* [TRY IT] Continue the passage below on ranking refracting objectives by polychromatic Strehl, picking up after its final sentence.

Summing it up, again, none of the terms, achromatic, apochromatic, nor semi-apo, is well suited to describe the level of optical quality of refracting objective. Their original meaning is to indicate specific mode of chromatic correction, and should only be used in that context.

Alternately, modern ray tracing programs allow us to specify the level of optical quality of the refracting objective with a single number: polychromatic Strehl (SP), expressing the relative peak diffraction intensity vs. aberration-free aperture. Also, it directly implies the relative contrast loss averaged over the range of MTF frequencies as (1-SP). In this context, we could define apochromatic objective as one having polychromatic Strehl 0.95 or higher, but it would still induce ambiguity, and isn't really necessary. Optical quality of a refracting objective can be simply ranked according to its polychromatic Strehl as:

CORRECTION LEVEL

POLYCHROMATIC
STREHL
COMPARABLE LEVEL OF BALANCED PRIMARY SPHERICAL ABERRATION

"sensibly perfect"

SP>0.95 better than 1/8 wave P-V

"excellent"

0.95>SP>0.9 1/8 to 1/6 wave P-V

 "good

0.9>SP>0.8 1/6 to 1/4 wave P-V

"fair"

0.8>SP>0.7 1/4 to 1/3.2 wave P-V

"poor"

0.7>SP>0.6 1/3.2 to 1/2.6 wave P-V

"bad

0.6>SP>0.4 1/2.6 to 1/2 wave P-V

"useless"

SP<0.4 worse than 1/2 wave P-V

making the effect of any form of chromatism comparable to monochromatic aberrations (note that this classification applies to the common amateur aperture range for refractors, of less than about 8 inch in diameter; in significantly larger refractors the extra aperture can in part compensate for the higher chromatic error).

Polychromatic Strehl can be based on either visual sensitivity, or that of a detector. In general, the former would be sensitive to the correction level in the narrow range of high-sensitivity wavelengths, while tolerant of larger errors over the wavelengths of lower eye sensitivity. The latter, on the other hand, would require better correction toward the ends of visual spectrum, and beyond (average CCD sensitivity is about 70% at the ends of visual spectrum), although that correction level could be - and usually has to be - somewhat lower than that for the high-sensitivity wavelengths in the visual mode.

The advantages of using polychromatic Strehl for defining the level of chromatic correction are obvious. Now we can put it, say, as 0.9 visual Strehl apo, 0.84 visual Strehl semi-apo, or 0.77 visual Strehl achromat, describing both, actual correction level and the mode of correction (i.e. objective type) in as few words as possible. No more guessing: is the apo "true" or not, how far ahead it is of the achromat, how good is the semi-apo, etc.

* [DATA BELOW]
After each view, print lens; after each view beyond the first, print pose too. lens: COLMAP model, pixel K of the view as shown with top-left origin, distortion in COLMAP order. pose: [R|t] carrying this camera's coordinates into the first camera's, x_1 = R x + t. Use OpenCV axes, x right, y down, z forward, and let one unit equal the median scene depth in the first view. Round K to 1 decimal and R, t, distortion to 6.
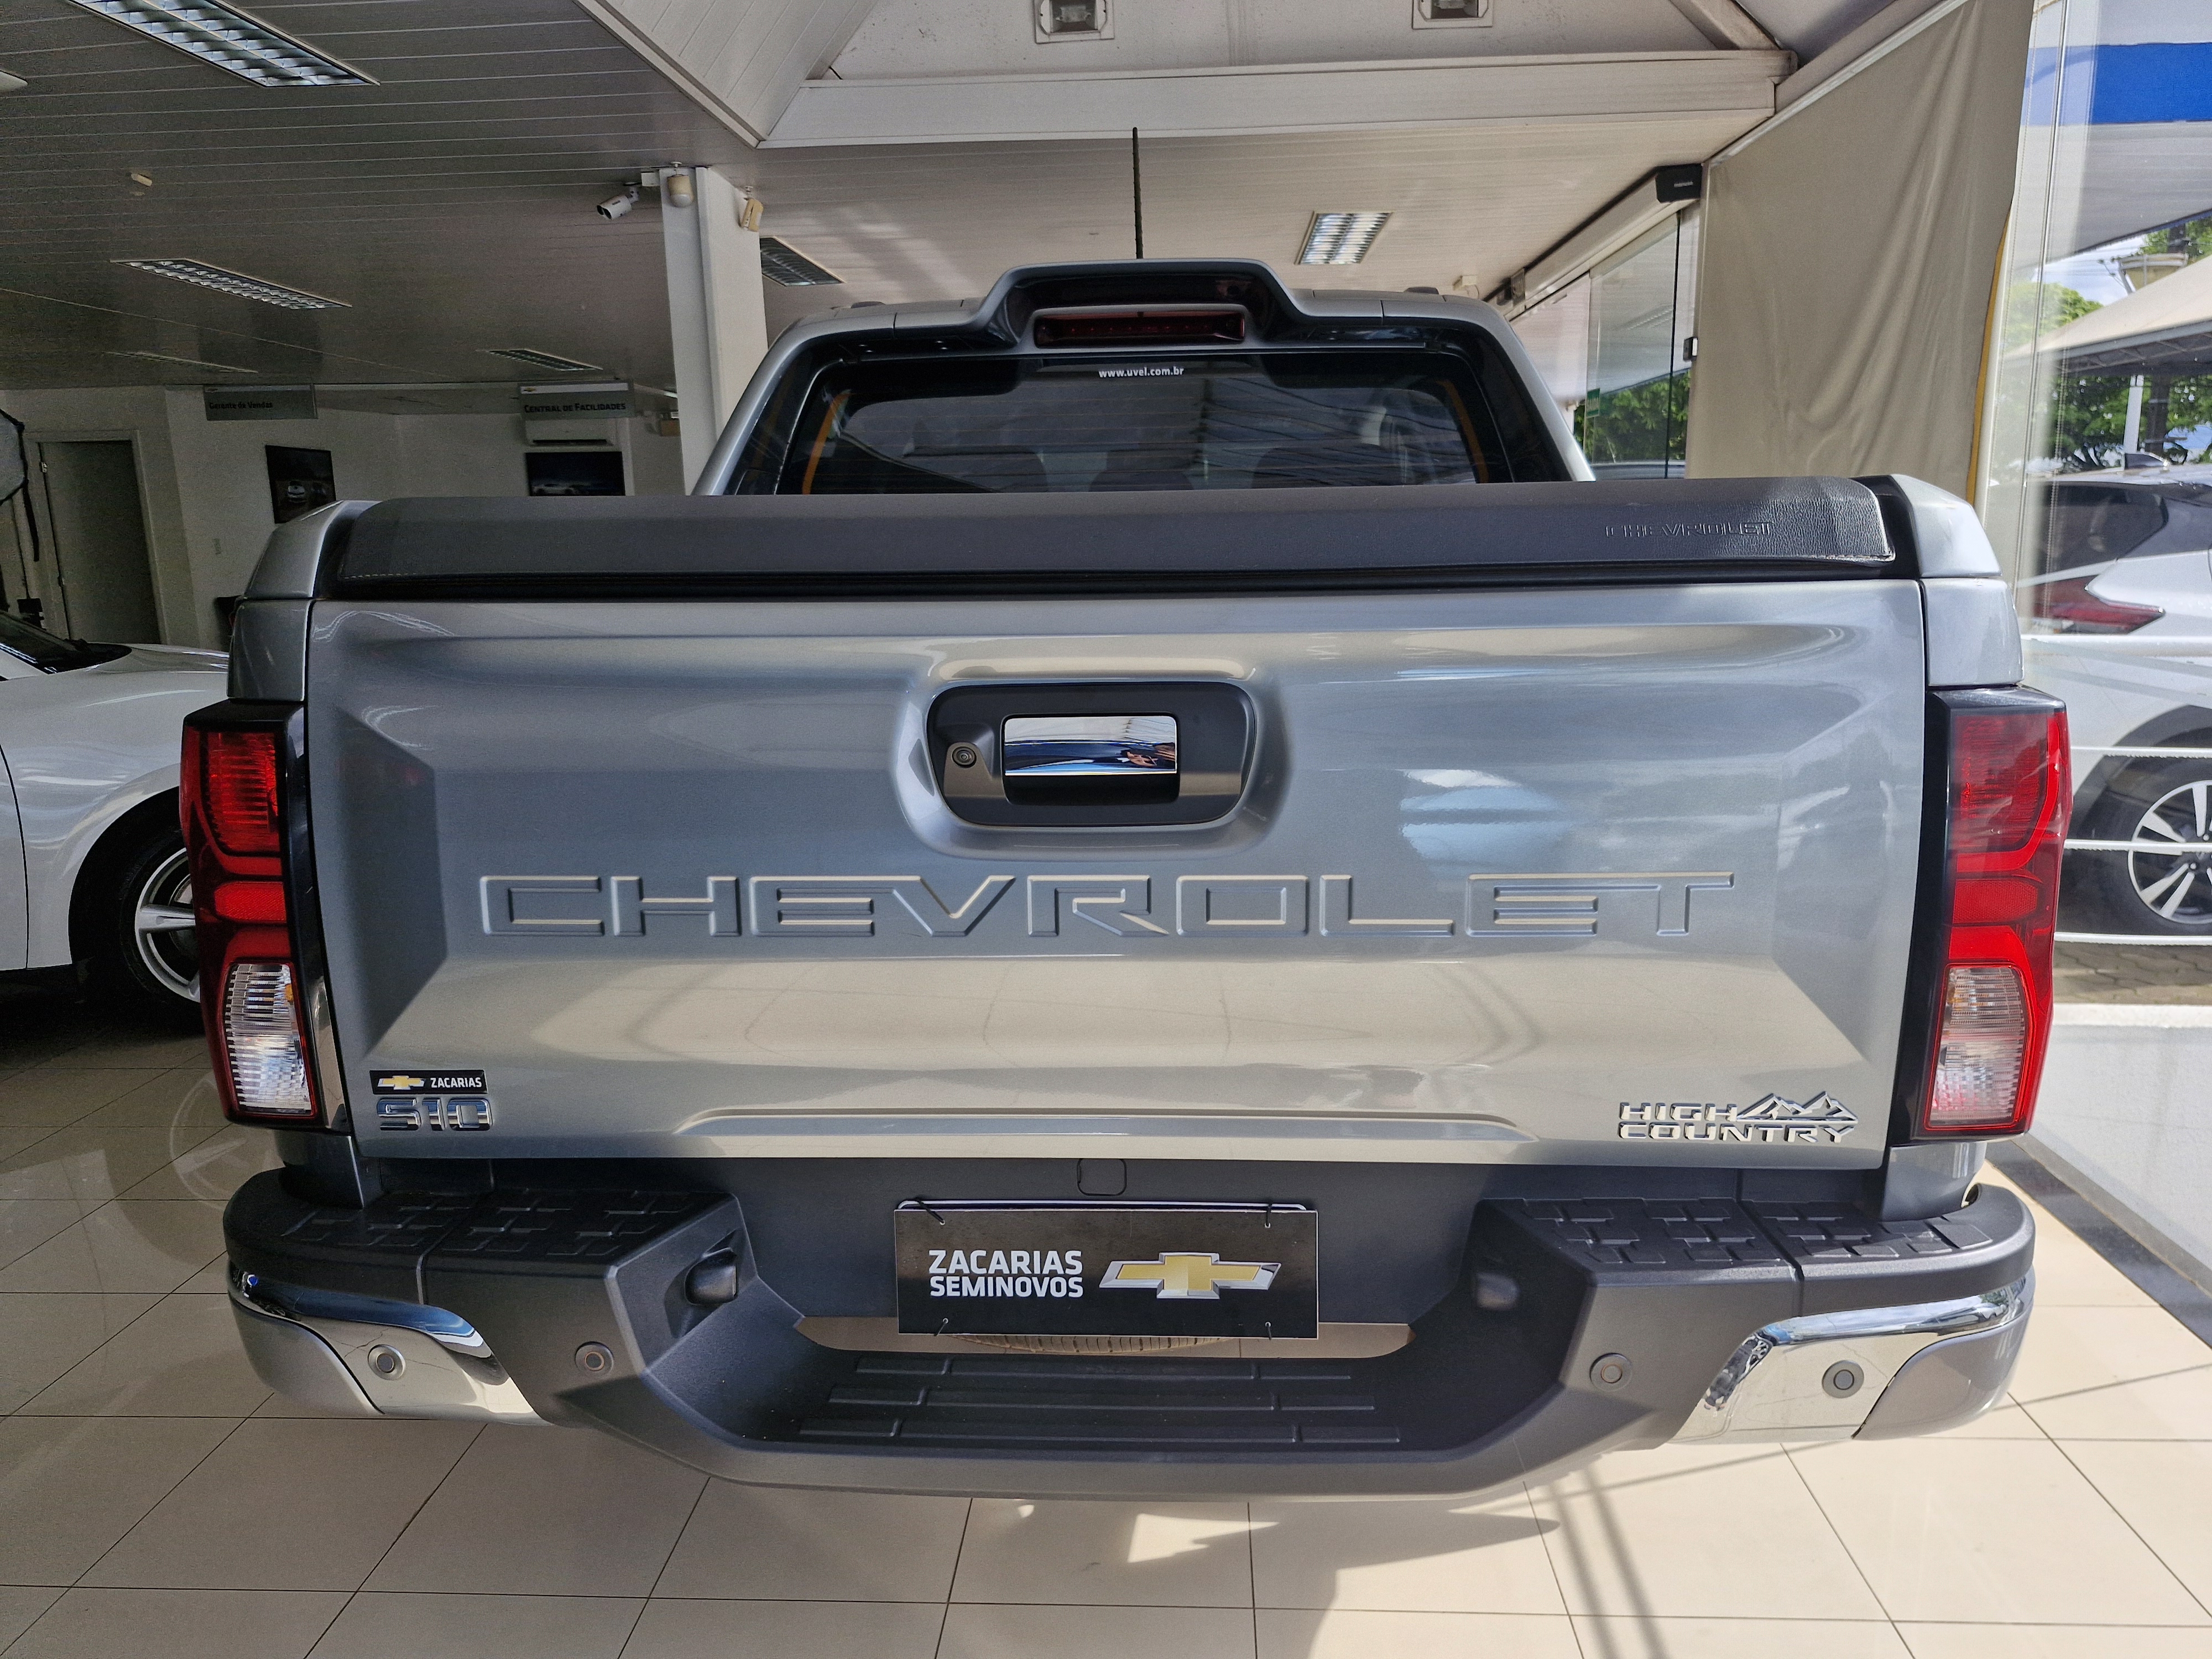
lens RADIAL K [[1542.3, 0, 1094.2], [0, 1542.3, 771.3], [0, 0, 1]] dist [0.089645, -0.113845]
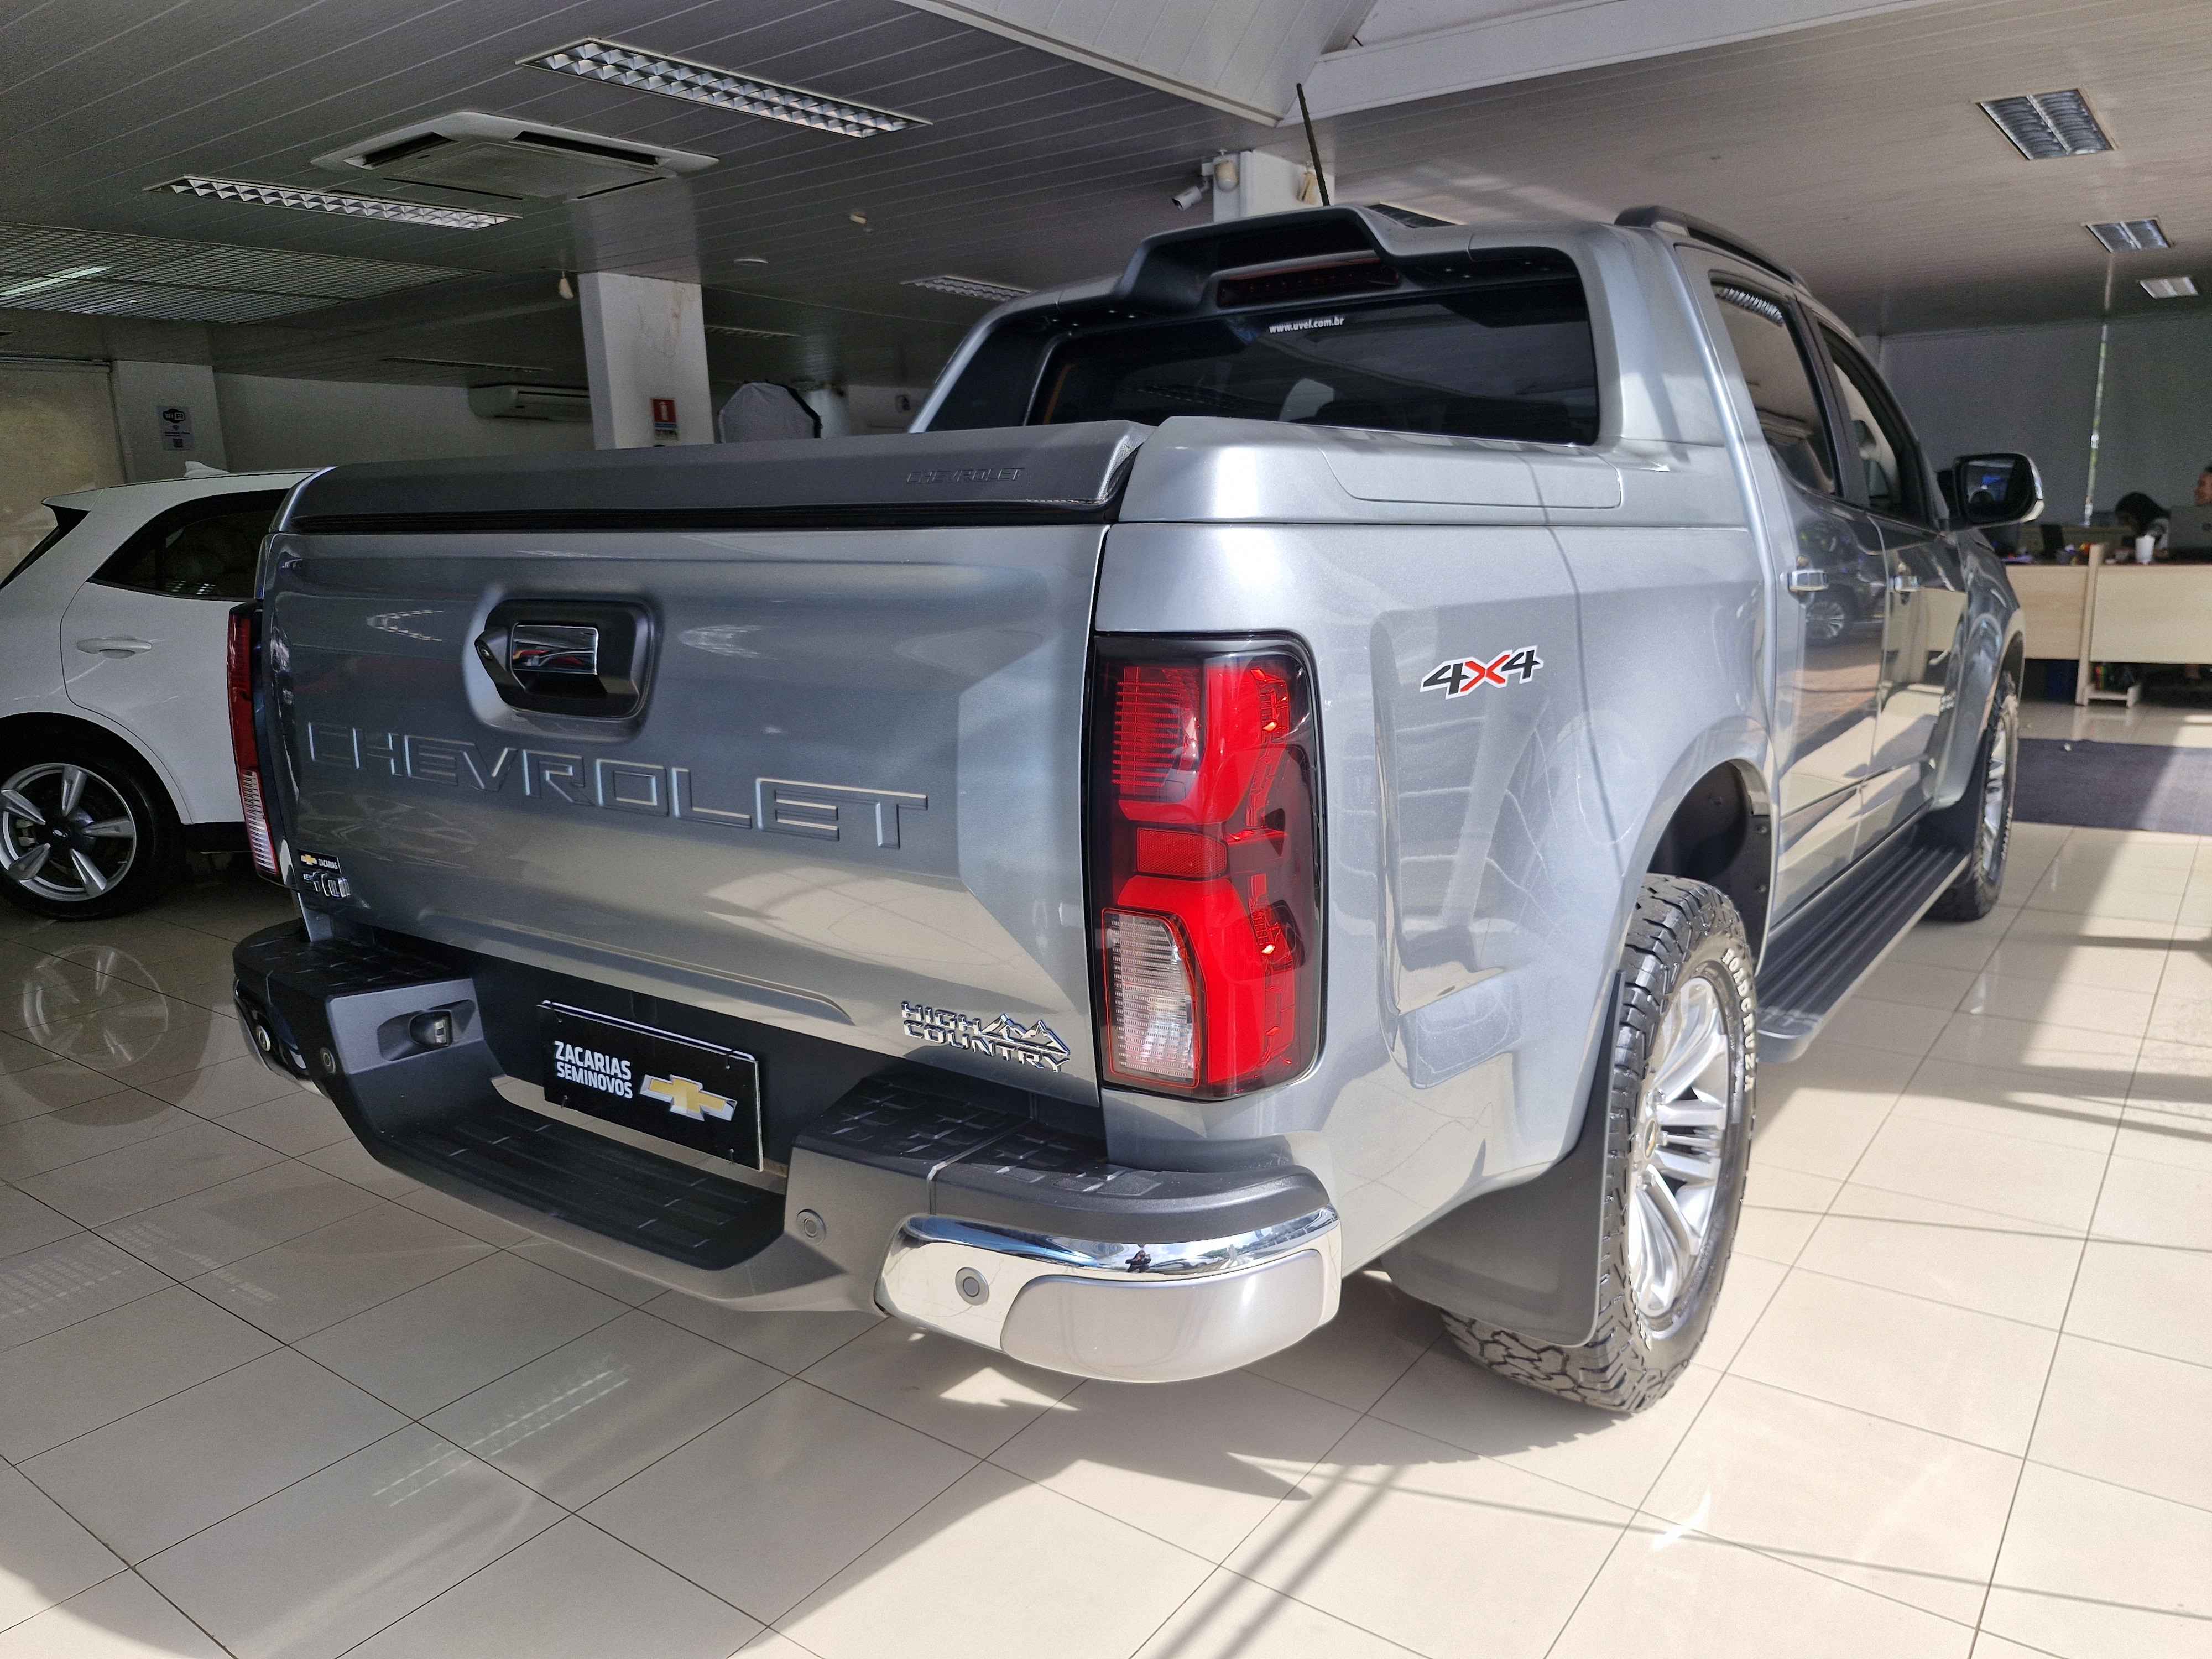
lens RADIAL K [[1542.3, 0, 1094.2], [0, 1542.3, 771.3], [0, 0, 1]] dist [0.089645, -0.113845]
pose [[0.836607, 0.086226, -0.540975, 0.952459], [-0.073840, 0.996272, 0.044604, -0.006706], [0.542804, 0.002630, 0.839855, 0.151974]]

* [ANSWER BOX]
In the case of apo objective, polychromatic Strehl also expresses the effect of correction level near the optimized wavelength, not specified in the technical definition. This correction level has significant consequences for the overall correction level, approximately lowering the Strehl by the degradation factor equal to its Strehl corresponding to the error level for spherical aberration. For instance, the conventional "diffraction limited" correction level 0f 0.074 wave RMS wavefront error in the optimized wavelength will reduce the polychromatic Strehl approximately by a factor of 0.8 - from, say, 0.95 with negligible optimized-line error, to 0.76. Even a 0.05 wave RMS (comparable to 1/6 wave P-V of lower-order spherical aberration) in the optimized wavelength will lower the Strehl by about 5% vs. 0.037 wave RMS correction level (comparable to 1/8 wave P-V). The effect of correction error in the optimized wavelength on the overall chromatic correction is shown on FIG. 176 for an SCT.

Going back to the correction mode for chromatism in the refracting objective, whether it is achromatic, with a common paraxial focus for two widely separated wavelengths, or apochromatic, with a third, mid-range wavelength also brought to the common focus, is determined by the dispersive properties of glasses combined. Specifically, secondary spectrum, defined as the separation between common F/C and green e-line focus, is proportional to the ratio of relative partial dispersion (PF,e) differential vs. Abbe number (Vd) differential for the two glasses in combination (FIG. 148). Graphically, two glasses will have near-zero secondary spectrum if the line connecting them on a relative partial dispersion diagram is near horizontal, i.e. if their respective relative partial dispersion values are nearly identical.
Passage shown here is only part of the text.